Evolution of Quantum Discord and its Stability in Two-Qubit NMR Systems

TL;DR

This study explores how quantum discord evolves and remains stable in two-qubit NMR systems, using experimental and theoretical methods to measure and analyze quantum correlations under various conditions.

Contribution

It introduces methods for measuring quantum discord in two-qubit systems and experimentally investigates their evolution and stability in NMR setups.

Findings

Quantum discord can be cyclically increased and decreased in Werner-like states.

Dynamical decoupling preserves parts of the quantum state but not the discord.

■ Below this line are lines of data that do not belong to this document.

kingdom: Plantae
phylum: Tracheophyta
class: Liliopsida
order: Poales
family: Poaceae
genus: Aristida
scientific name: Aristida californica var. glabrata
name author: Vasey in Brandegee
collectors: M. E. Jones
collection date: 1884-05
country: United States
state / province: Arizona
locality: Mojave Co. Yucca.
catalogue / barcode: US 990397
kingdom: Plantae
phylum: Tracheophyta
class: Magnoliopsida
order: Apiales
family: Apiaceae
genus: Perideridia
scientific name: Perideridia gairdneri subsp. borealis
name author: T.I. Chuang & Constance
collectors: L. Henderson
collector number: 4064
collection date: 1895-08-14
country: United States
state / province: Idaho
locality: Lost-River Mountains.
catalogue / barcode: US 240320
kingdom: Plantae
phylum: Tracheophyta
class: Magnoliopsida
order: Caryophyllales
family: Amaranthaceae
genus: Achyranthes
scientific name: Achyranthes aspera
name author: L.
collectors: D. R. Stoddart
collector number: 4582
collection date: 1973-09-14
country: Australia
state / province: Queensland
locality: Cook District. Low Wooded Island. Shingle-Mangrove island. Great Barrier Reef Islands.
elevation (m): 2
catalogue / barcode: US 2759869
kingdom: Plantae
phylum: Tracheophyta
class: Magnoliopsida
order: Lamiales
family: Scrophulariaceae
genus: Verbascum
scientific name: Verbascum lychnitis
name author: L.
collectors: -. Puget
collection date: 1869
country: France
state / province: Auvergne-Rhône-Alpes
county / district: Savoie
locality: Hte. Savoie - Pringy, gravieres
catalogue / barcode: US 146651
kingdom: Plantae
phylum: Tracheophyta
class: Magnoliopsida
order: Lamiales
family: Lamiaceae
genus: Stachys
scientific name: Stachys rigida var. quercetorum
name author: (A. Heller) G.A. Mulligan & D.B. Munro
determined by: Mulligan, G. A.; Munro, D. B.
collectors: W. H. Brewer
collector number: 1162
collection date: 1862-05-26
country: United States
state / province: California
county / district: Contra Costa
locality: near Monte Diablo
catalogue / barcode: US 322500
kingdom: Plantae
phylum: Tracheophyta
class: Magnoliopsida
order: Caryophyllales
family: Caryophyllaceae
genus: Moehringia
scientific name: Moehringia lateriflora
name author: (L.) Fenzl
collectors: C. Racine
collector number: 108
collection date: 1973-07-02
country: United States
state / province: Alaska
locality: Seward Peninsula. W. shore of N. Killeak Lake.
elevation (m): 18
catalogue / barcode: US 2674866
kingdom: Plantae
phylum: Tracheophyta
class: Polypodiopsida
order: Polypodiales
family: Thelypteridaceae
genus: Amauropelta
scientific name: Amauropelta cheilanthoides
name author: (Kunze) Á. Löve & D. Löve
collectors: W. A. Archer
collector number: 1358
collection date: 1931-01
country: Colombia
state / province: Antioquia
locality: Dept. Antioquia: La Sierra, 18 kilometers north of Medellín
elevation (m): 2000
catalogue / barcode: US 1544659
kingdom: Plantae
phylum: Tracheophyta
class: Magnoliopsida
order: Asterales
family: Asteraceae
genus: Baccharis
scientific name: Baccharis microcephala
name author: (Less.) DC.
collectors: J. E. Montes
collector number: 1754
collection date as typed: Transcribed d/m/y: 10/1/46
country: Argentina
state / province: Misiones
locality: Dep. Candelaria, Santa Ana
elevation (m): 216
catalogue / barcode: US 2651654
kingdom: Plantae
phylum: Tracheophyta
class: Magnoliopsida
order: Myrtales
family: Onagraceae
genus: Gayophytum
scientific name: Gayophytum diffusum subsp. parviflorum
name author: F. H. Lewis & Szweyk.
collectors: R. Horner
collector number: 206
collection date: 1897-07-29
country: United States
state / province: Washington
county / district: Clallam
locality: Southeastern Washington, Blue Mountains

A relaxation model effectively describes discord evolution in spin-lock conditions.

Abstract

We investigate evolution of quantum correlations in ensembles of two-qubit nuclear spin systems via nuclear magnetic resonance techniques. We use discord as a measure of quantum correlations and the Werner state as an explicit example. We first introduce different ways of measuring discord and geometric discord in two-qubit systems and then describe the following experimental studies: (a) We quantitatively measure discord for Werner-like states prepared using an entangling pulse sequence. An initial thermal state with zero discord is gradually and periodically transformed into a mixed state with maximum discord. The experimental and simulated behavior of rise and fall of discord agree fairly well. (b) We examine the efficiency of dynamical decoupling sequences in preserving quantum correlations. In our experimental setup, the dynamical decoupling sequences preserved the traceless parts of the density matrices at high fidelity. But they could not maintain the purity of the quantum states and so were unable to keep the discord from decaying. (c) We observe the evolution of discord for a singlet-triplet mixed state during a radio-frequency spin-lock. A simple relaxation model describes the evolution of discord, and the accompanying evolution of fidelity of the long-lived singlet state, reasonably well.